# What this exercise asks
A – Repeat the part of the discussion of at-risk students starting with "The students who" and going on through "behaviors and learning.".
B – Carry on the discussion of at-risk students from its last sentence.

# Extract to read
There are vast resources spent on at risk students, but to no avail. By junior high, there are students who simply refuse to do anything at school except disrupt. Unless you are willing to pay them to behave at school, I doubt you get them to graduate.

Perhaps better intervention younger would help, but the resources spent in secondary schools are not so much too little, as too late.

Really???
Kearns, UT

The students who refuse to work and insist on misbehaving do so because they have learned that there are no heavy consequences to their choices. They act up and refuse to do their school work in elementary school, and guess what happens; they move on to the next grade just like all of their peers. Never mind that they didn't master the concepts they were supposed to learn in that grade. Social advancement has caused major problems in our public schools. When students learn early in life that their are big consequences to their choices, they will continue behaving the way they do.

Imagine the difference in our schools if the true stakeholders were suddenly expected to be accountable for their own behaviors and learning.

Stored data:
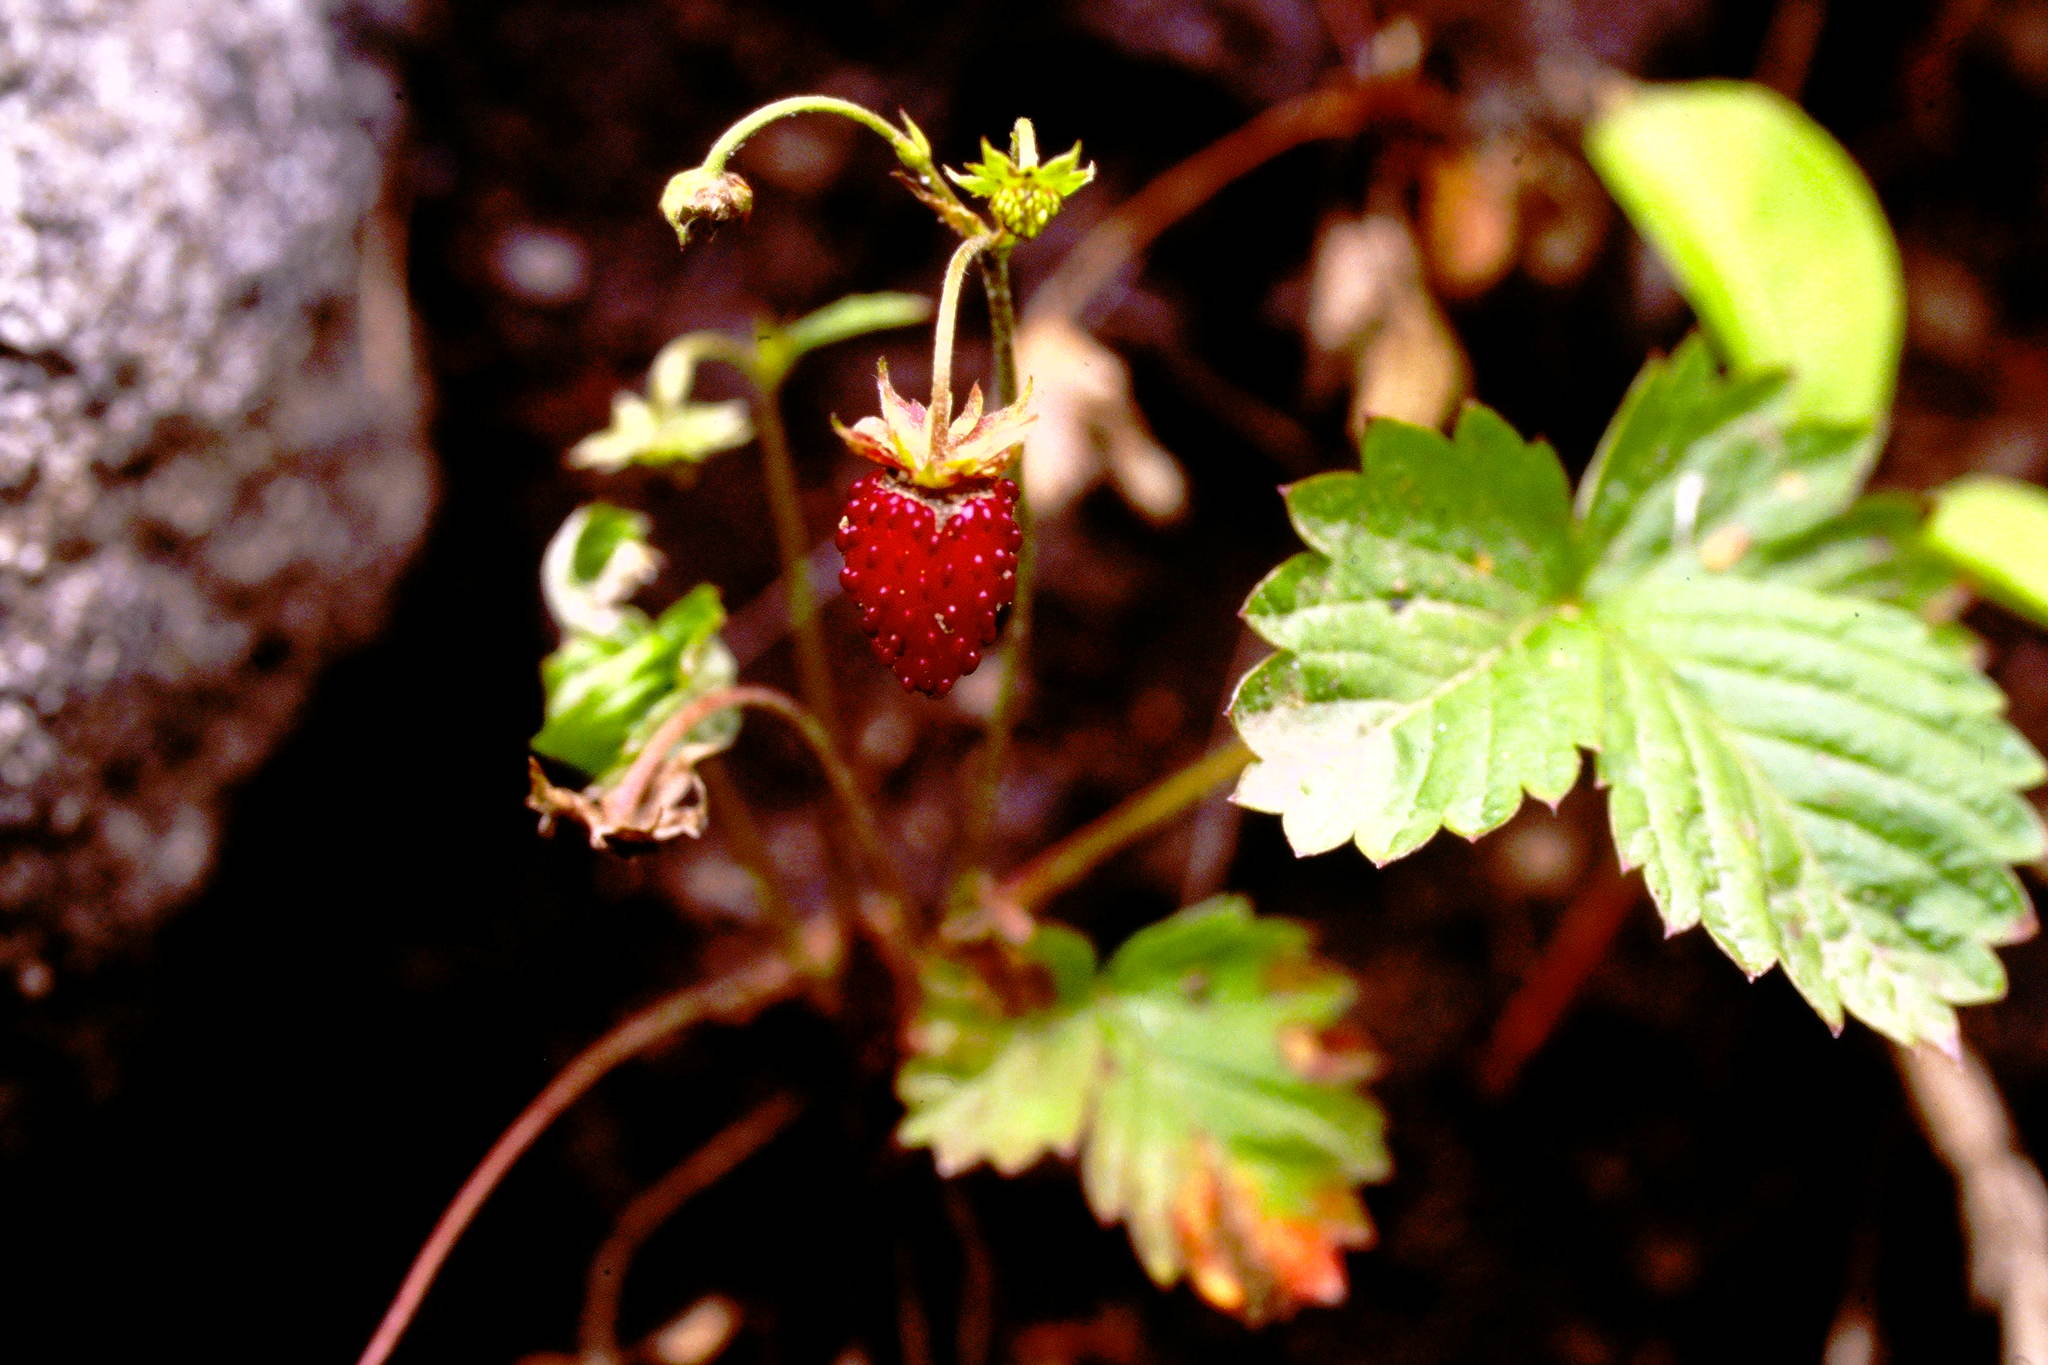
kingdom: Plantae
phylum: Tracheophyta
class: Magnoliopsida
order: Rosales
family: Rosaceae
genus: Fragaria
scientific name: Fragaria vesca
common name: Wild strawberry
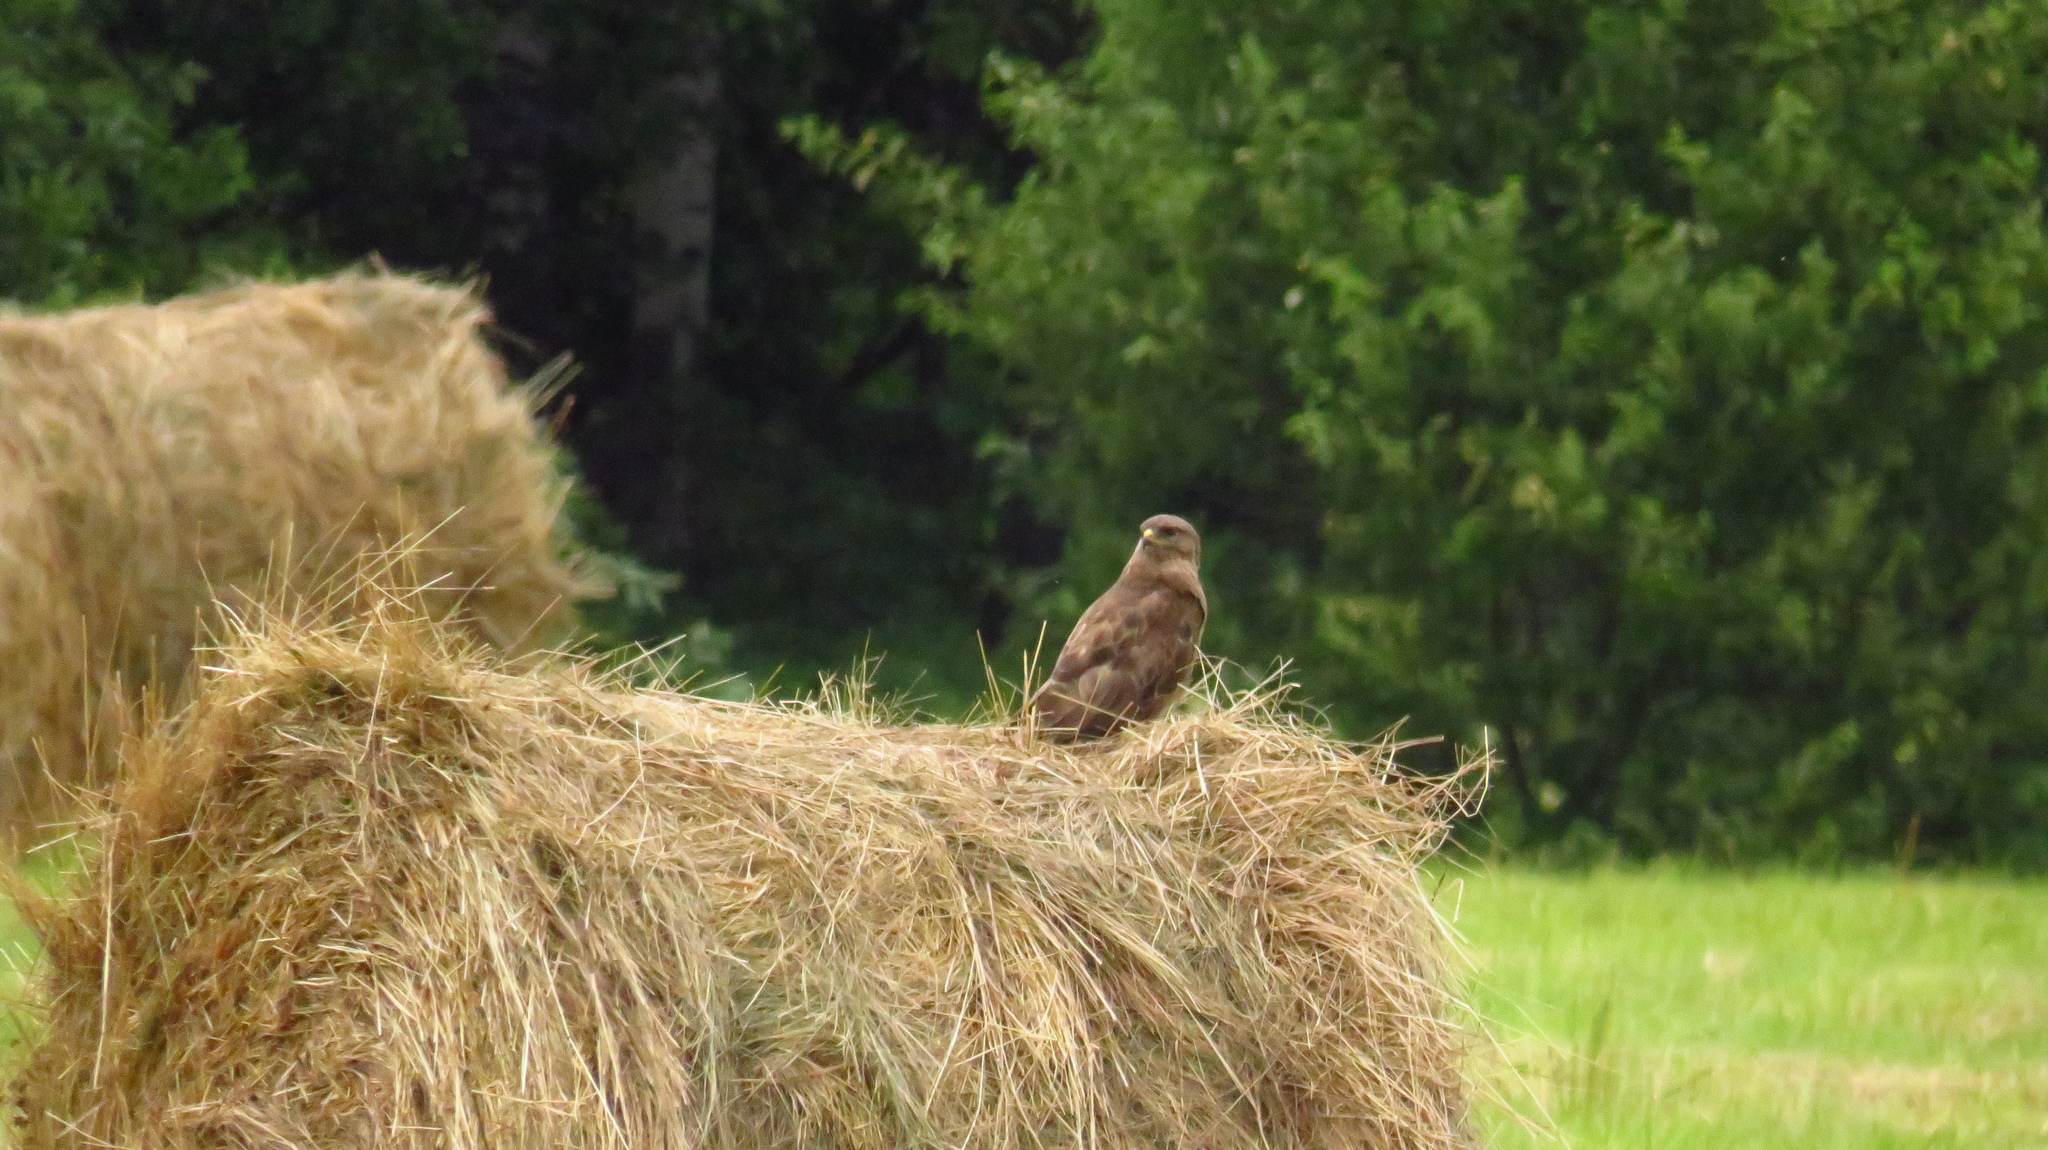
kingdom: Animalia
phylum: Chordata
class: Aves
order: Accipitriformes
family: Accipitridae
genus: Buteo
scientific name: Buteo buteo
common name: Common buzzard
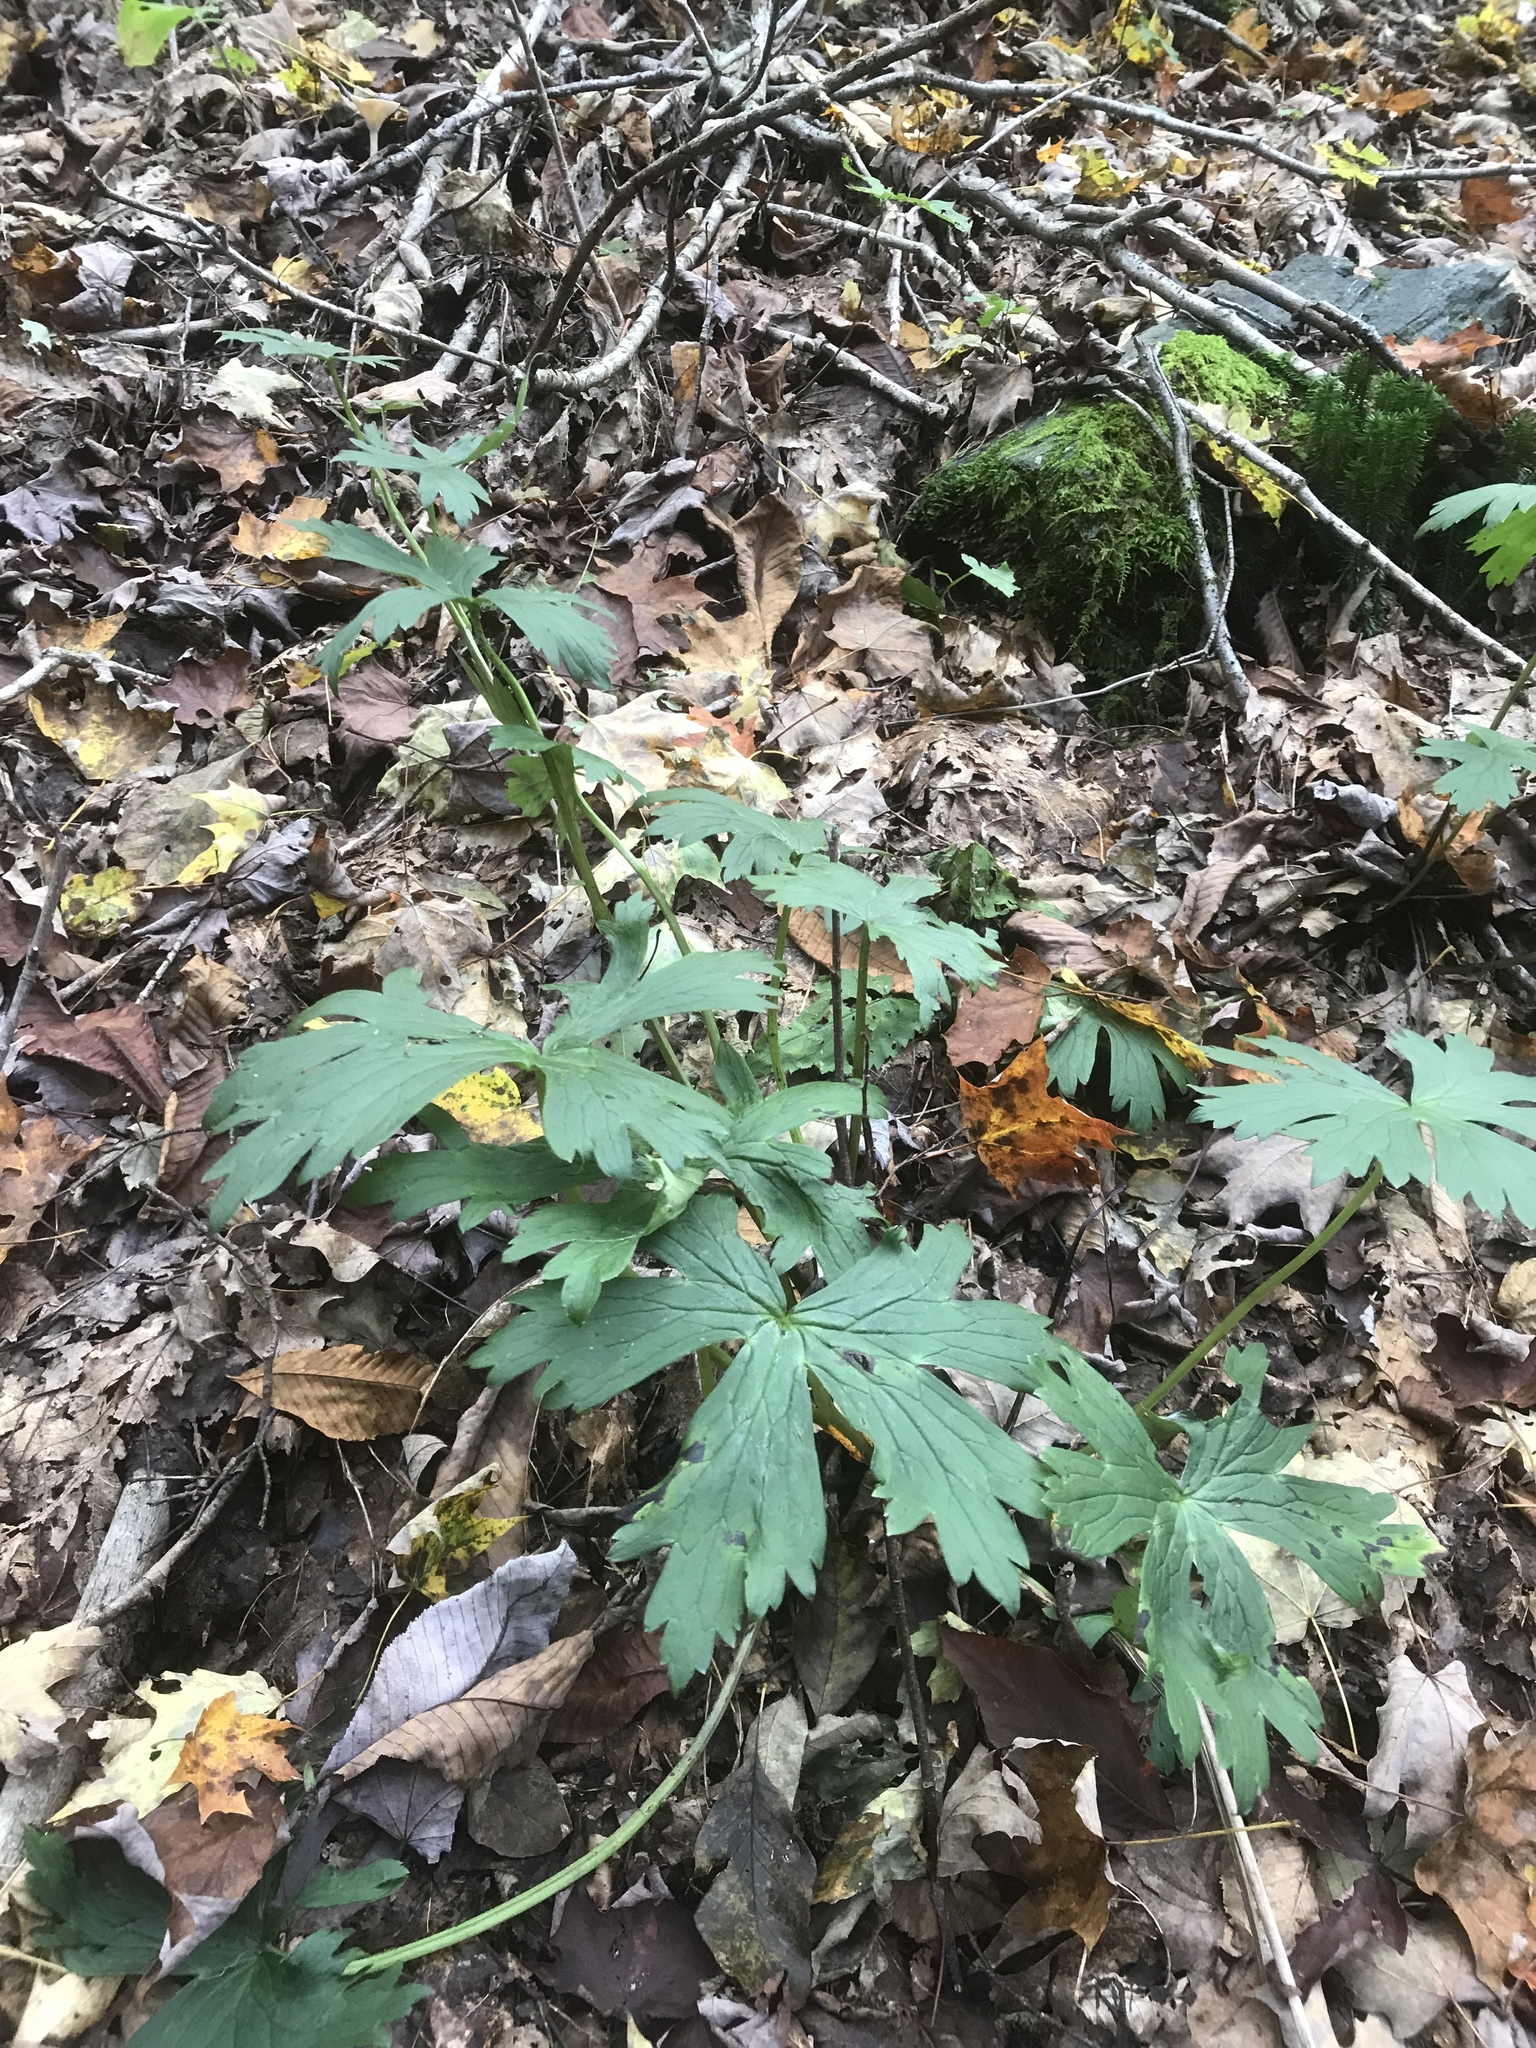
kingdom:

# Answers by item number
A –
The students who refuse to work and insist on misbehaving do so because they have learned that there are no heavy consequences to their choices. They act up and refuse to do their school work in elementary school, and guess what happens; they move on to the next grade just like all of their peers. Never mind that they didn't master the concepts they were supposed to learn in that grade. Social advancement has caused major problems in our public schools. When students learn early in life that their are big consequences to their choices, they will continue behaving the way they do.

Imagine the difference in our schools if the true stakeholders were suddenly expected to be accountable for their own behaviors and learning.

B –
Howard Beal
Provo, UT

I don't know what the solutions are necessarily but I know this, sticking at-risk kids in with a rookie 23 year-old teacher who has 35-40 students won't provide an answer either.

Orem Parent
Orem, UT

Howard is right. The youngest teachers get the biggest classes full of the worst behavior problems. If we really want to tackle this we would need to limit 1st grade classes to around 20 students. Of course this would cost money and when it comes to education in Utah, we don't put our money into the classroom. We have beautiful 6 lane highways for the school bus to drive on but we can't get a 1st grade classroom with 20 students.